Он встал. Она тоже поднялась. Он пожелал спокойной ночи ее отцу, который ответил тем же.

Эмма пошла с ним. Она хотела закрыть за ним дверь на замок и задвижку. Луна была яркой. Через окно кухни бледно мерцала мельница. Она сказала:

– В следующий мой приезд, наверное, в каждом окне будет свет.

– Вероятно. Если вы опять вернетесь через четыре месяца.

– Откуда вы знаете, как долго я не была здесь? – требовательно спросила она.

– Я был в деревне в прошлый уик-энд. Об этом говорили.

– Вы выбрали хорошее время, – сказала она. – Я не позволила бы вам купить ни мельницу, ни землю.

– Да. – Он знал это. Ему не надо было спрашивать почему. «Потому, что я не люблю вас», – ясно висело в воздухе.

– Думаю, надо было дать возможность купить мельницу нашим соседям, – продолжала она.

– Марку Хардичу, – уточнил он. – Об этом шли разговоры.

Естественно. Все недоумевали, почему луг и мельница не были проданы Марку и Гиллиан Хардич. Но, когда Кемпсон говорил, она задавалась вопросом, сказали ли ему о Марке Хардиче и о Эмме Чандлер.

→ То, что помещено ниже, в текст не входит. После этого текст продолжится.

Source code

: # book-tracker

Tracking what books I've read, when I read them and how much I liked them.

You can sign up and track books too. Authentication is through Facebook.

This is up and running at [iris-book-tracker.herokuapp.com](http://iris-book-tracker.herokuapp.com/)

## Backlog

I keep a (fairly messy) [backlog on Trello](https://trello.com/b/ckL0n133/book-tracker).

– Спокойной ночи, – пожелал он.

Она закрыла за ним дверь и задвинула задвижку. Пошла назад через кухню, не взглянув в окно. Свет осветит мельницу, как только он дойдет, а она не хотела видеть свет в окнах мельницы.

– Появился человек, приводящий меня в ярость, – сказала она отцу и села на свое место у огня. – Что ты знаешь о нем? Крисси сказала, что он цыган, действительно?